I interjected then and said, “Wait, Gentry Densley?”
And Jeremy said, “No way, you know Gentry?”
And I said, “No, not at all. But I remember that his band played at a fundraiser for the theatre company I worked for a decade ago called Saint Jayne’s. I don’t suppose you were there, were you?”
He wasn’t. But then ANOTHER one of the writers, a friend of Jeremy’s named Adam said, “I remember Saint Jayne’s.”
“That’s not possible,” I said. “We were tiny. And we only lasted one summer.”
“Oh no, I remember. I was living in an apartment at Kilby Court that summer. And they were doing a play called Suburbia. And I remember that I came home from a late shift at the hospital one night to find broken glass everywhere and I giant purple dildo in my bed. And this guy, Mike, who was running things at Kilby, came running in and was like ‘oh dude, I was hoping to catch you before you got home… I wanted to try to explain…’ But I was like, ‘Dude!? How? How could you ever explain THIS?”
And I said, “Um…. Maybe I can explain it. I saw the whole thing. And I’ve spent the last ten years wanting to ask you if you were okay. I remember watching it go through the window and thinking, ‘oh Christ what have we done?’ So let me just finally officially say to you, I am very very sorry.”
We had a HUGE laugh over it. It was such a great moment. And I was relieved to find that he wasn’t angry. He was just disappointed that they didn’t let him keep the dildo.

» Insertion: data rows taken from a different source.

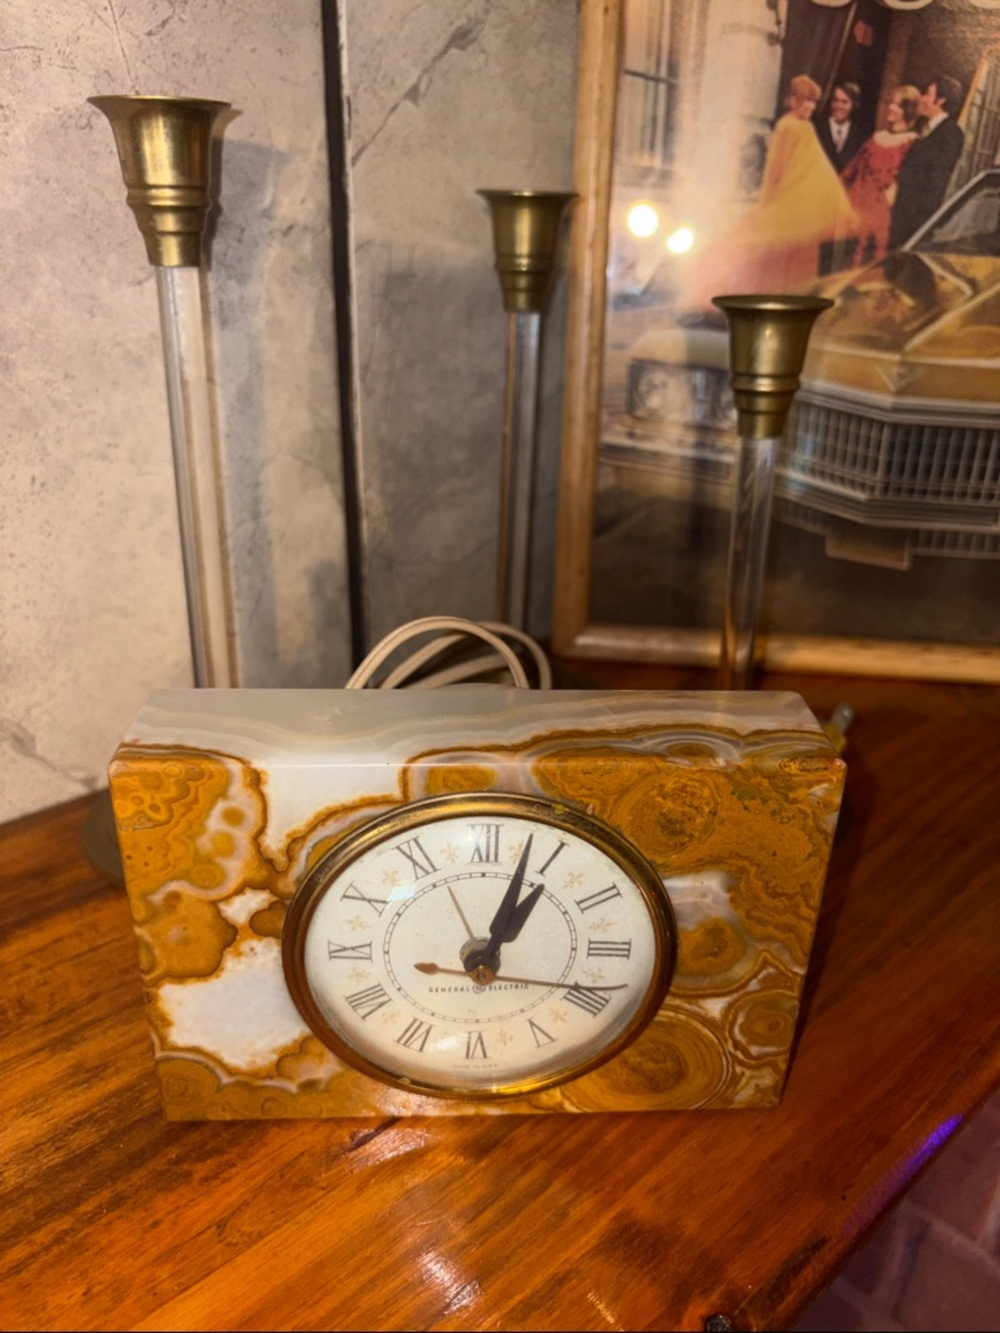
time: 1:02
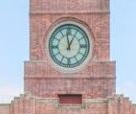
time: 12:58
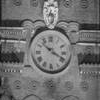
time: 10:19
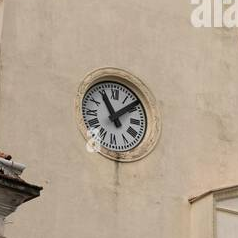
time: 11:08
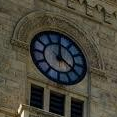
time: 4:00
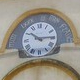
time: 10:14
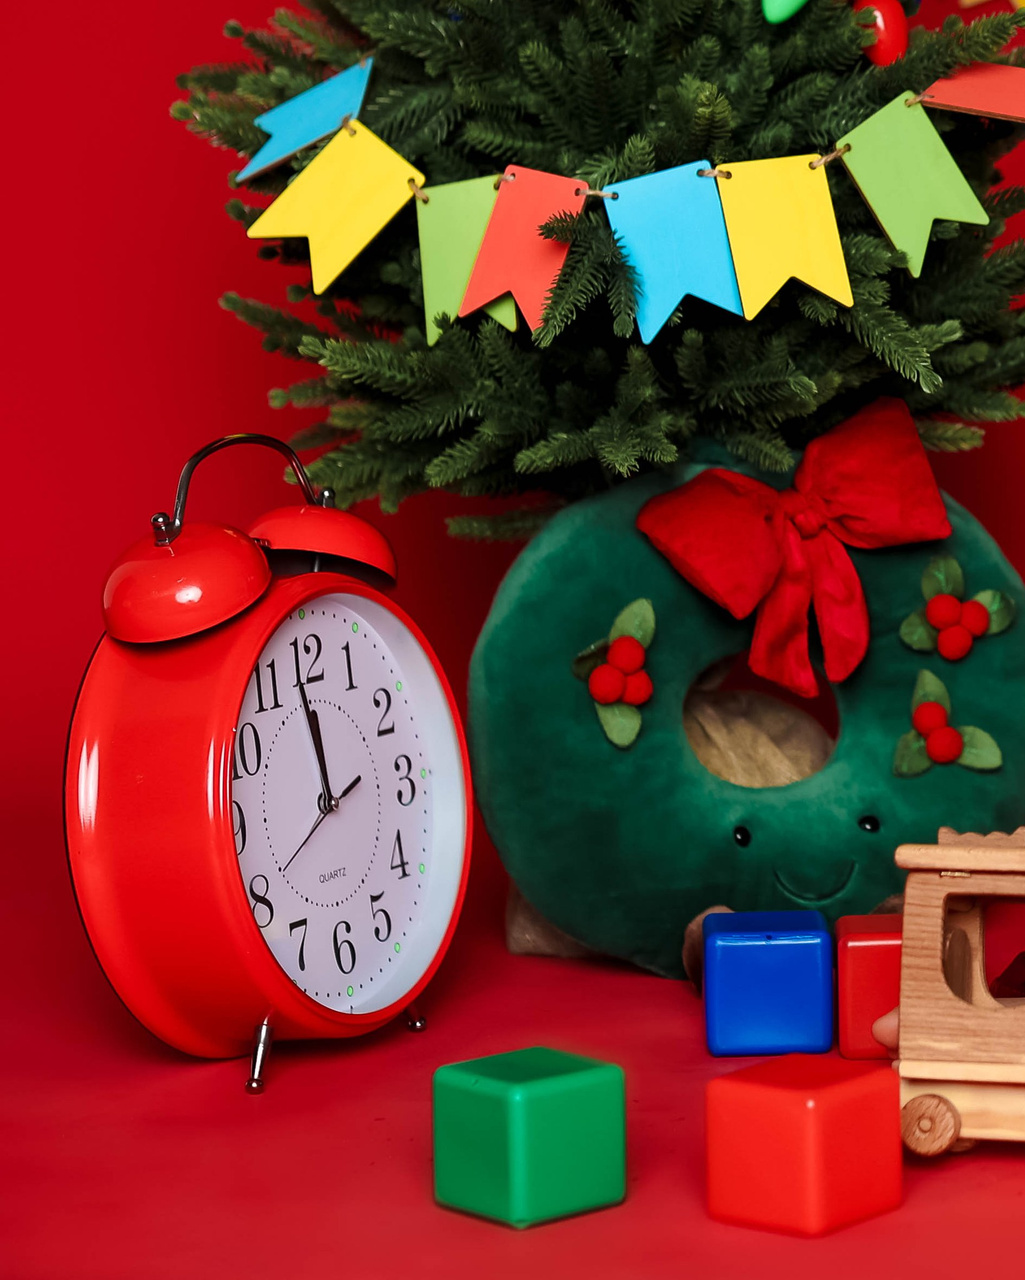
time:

“I was going to frame it and hang it on the wall so I could point to it when I told the story.” Then he pointed at a random spot on the wall and said, in an old man voice, “And that thar is the very same dildo that came through my window that night…”
“I wonder,” I said. “Where did it end up? Because I would have let you keep it, for sure.”
We were telling the story to the rest of the writers at dinner the next evening and Adam said, “I’ve been telling that story for so long now, as an example of the texture of Kilby Court and what it was like to live there. Who knew I would come down to Boulder Utah and meet the person at the other end of that dildo?”